Big ideas are what define us as a human race. This does not however mean that all ideas are worthy of protection under the law. The law has established specific types of protection for ideas and has its own area of the law, appropriately termed intellectual property law, which deals with legal protection for the different forms of ideas. Trade marks, patents, copyrights and design rights are all examples of intellectual property rights which can be used to establish ownership and offer protection for inventions and ideas.

A primary reason for protecting intellectual property is to allow the creator and owner thereof to benefit from the idea or invention. Ideas and inventions often require substantial financial investment in order to be made commercially viable and protection is necessary to ensure that the ‘idea’ is not stolen by someone else after such a hefty investment was made by the creator and owner. But like you, most people are unsure as to which types of intellectual property rights exist and how you can register and enforce your rights.

The first step is therefore to be aware of the different types of intellectual property in order to identify within which class your invention or idea will fall and thereby determine what your rights as a potential intellectual property creator and owner will be in relation to each. For example:

Copyright law protects the expression of ideas apart from the physical form of the work in which they are expressed. The Copyright Act extends copyright protection to every original work such as a literary work, musical work, artistic work, sound recording, cinematograph film and broadcast etc. Works can however only enjoy copyright protection if they can be classified into one or more of the categories as listed in the Copyright Act and if they fulfil the inherent and formal requirements for protection as specified by the Copyright Act.

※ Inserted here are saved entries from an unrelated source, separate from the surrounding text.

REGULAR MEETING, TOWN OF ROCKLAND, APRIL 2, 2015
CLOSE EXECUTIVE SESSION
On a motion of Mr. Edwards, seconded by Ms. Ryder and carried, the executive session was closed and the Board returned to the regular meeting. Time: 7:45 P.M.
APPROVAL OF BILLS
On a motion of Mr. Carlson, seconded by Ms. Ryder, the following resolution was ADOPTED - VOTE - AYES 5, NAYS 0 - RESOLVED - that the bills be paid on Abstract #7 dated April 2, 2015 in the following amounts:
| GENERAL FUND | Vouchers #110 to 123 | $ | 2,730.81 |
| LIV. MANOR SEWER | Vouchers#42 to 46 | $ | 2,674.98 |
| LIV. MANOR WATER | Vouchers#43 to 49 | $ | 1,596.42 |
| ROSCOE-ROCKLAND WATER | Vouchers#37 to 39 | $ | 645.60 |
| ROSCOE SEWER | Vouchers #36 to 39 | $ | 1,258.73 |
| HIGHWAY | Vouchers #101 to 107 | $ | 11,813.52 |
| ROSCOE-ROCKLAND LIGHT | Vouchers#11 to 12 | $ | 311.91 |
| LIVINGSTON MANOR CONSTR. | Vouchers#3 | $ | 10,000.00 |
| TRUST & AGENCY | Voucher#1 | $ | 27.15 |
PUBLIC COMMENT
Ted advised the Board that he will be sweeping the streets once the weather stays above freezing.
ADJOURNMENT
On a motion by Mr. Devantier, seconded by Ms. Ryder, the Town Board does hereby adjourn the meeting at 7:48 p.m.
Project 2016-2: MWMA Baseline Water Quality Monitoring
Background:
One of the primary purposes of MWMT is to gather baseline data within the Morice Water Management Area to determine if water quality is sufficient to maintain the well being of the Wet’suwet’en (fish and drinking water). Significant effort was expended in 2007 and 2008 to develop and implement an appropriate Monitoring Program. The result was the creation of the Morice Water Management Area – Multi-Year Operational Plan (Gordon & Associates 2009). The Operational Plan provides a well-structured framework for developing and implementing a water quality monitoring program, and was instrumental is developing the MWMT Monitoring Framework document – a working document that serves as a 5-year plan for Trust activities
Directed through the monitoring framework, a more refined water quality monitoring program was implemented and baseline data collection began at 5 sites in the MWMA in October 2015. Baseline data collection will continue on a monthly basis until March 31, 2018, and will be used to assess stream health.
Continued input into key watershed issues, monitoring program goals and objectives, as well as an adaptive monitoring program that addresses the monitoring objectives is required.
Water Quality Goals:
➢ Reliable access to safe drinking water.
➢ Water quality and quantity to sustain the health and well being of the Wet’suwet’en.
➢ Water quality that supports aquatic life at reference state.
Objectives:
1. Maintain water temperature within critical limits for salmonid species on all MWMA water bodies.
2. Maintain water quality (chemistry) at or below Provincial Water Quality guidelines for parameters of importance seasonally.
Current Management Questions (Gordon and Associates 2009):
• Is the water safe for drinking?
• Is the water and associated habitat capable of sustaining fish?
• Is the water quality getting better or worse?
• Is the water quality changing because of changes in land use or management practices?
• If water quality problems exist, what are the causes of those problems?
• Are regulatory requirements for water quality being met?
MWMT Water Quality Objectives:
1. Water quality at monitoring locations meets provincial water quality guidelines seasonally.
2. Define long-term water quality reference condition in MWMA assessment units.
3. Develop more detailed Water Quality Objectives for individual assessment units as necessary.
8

A patent on the other hand relates to an invention that has been created or designed and that is new, results from an inventive activity and which is capable of being used or applied in trade, industry or agriculture. The Patents Act specifically excludes from patent protection, invention categories such as scientific theories, mathematical methods or methods of doing business, amongst others. This however, does not exclude protection of such ideas or inventions by other means and methods. Trade secrets and business ideas, for example, form the basis of the creation of the goodwill in a business and although not patentable, can be protected by other legal means.

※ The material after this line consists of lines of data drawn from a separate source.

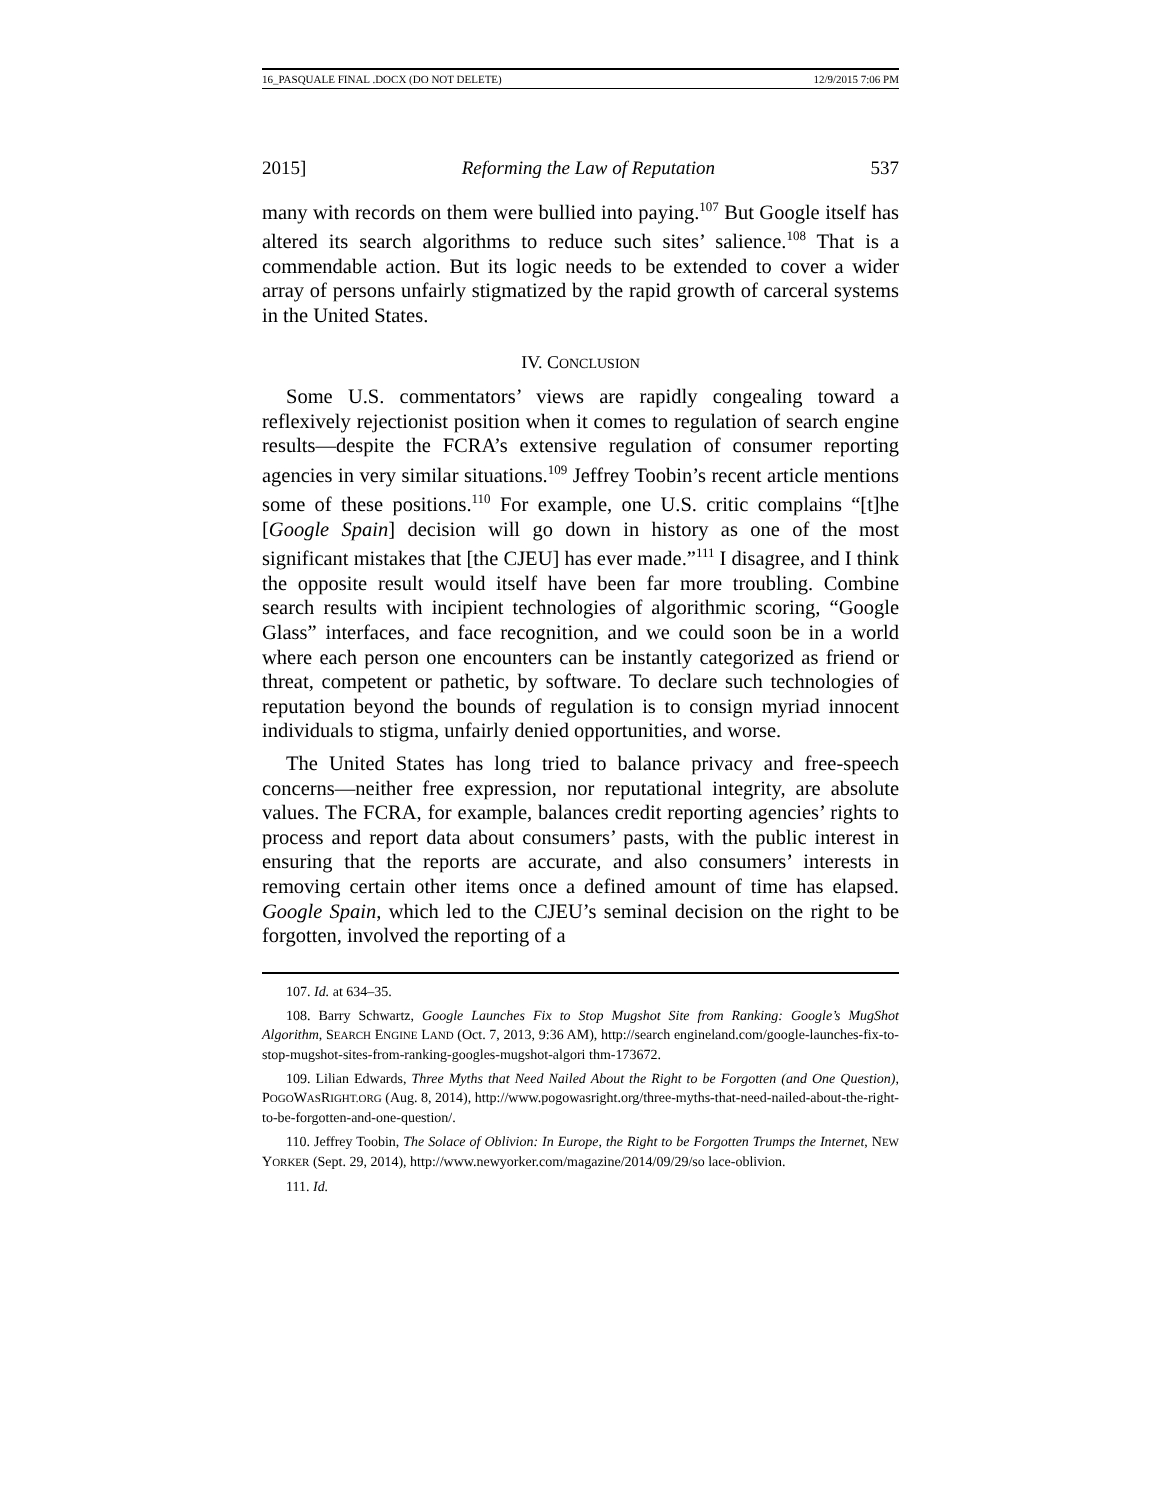16_PASQUALE FINAL .DOCX (DO NOT DELETE) 12/9/2015 7:06 PM
2015] Reforming the Law of Reputation 537
many with records on them were bullied into paying.<sup>107</sup> But Google itself has altered its search algorithms to reduce such sites’ salience.<sup>108</sup> That is a commendable action. But its logic needs to be extended to cover a wider array of persons unfairly stigmatized by the rapid growth of carceral systems in the United States.
IV. CONCLUSION
Some U.S. commentators’ views are rapidly congealing toward a reflexively rejectionist position when it comes to regulation of search engine results—despite the FCRA’s extensive regulation of consumer reporting agencies in very similar situations.<sup>109</sup> Jeffrey Toobin’s recent article mentions some of these positions.<sup>110</sup> For example, one U.S. critic complains “[t]he [Google Spain] decision will go down in history as one of the most significant mistakes that [the CJEU] has ever made.”<sup>111</sup> I disagree, and I think the opposite result would itself have been far more troubling. Combine search results with incipient technologies of algorithmic scoring, “Google Glass” interfaces, and face recognition, and we could soon be in a world where each person one encounters can be instantly categorized as friend or threat, competent or pathetic, by software. To declare such technologies of reputation beyond the bounds of regulation is to consign myriad innocent individuals to stigma, unfairly denied opportunities, and worse.
The United States has long tried to balance privacy and free-speech concerns—neither free expression, nor reputational integrity, are absolute values. The FCRA, for example, balances credit reporting agencies’ rights to process and report data about consumers’ pasts, with the public interest in ensuring that the reports are accurate, and also consumers’ interests in removing certain other items once a defined amount of time has elapsed. Google Spain, which led to the CJEU’s seminal decision on the right to be forgotten, involved the reporting of a
107. Id. at 634–35.
108. Barry Schwartz, Google Launches Fix to Stop Mugshot Site from Ranking: Google’s MugShot Algorithm, SEARCH ENGINE LAND (Oct. 7, 2013, 9:36 AM), http://search engineland.com/google-launches-fix-to-stop-mugshot-sites-from-ranking-googles-mugshot-algori thm-173672.
109. Lilian Edwards, Three Myths that Need Nailed About the Right to be Forgotten (and One Question), POGOWASRIGHT.ORG (Aug. 8, 2014), http://www.pogowasright.org/three-myths-that-need-nailed-about-the-right-to-be-forgotten-and-one-question/.
110. Jeffrey Toobin, The Solace of Oblivion: In Europe, the Right to be Forgotten Trumps the Internet, NEW YORKER (Sept. 29, 2014), http://www.newyorker.com/magazine/2014/09/29/so lace-oblivion.
111. Id.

Once you have formulated an idea or created an invention it would be advisable to obtain advice from an intellectual property specialist to assist you to accurately identify what type of intellectual property your idea or invention will fall under, what your rights are in relation to it and whether or not it will have any statutory protection. You should also obtain advice on alternative protective measures which may be available to you, such as avoiding publication of your idea or invention and having appropriate non-disclosure agreements in place before sharing your idea or invention with potential investors or other third parties.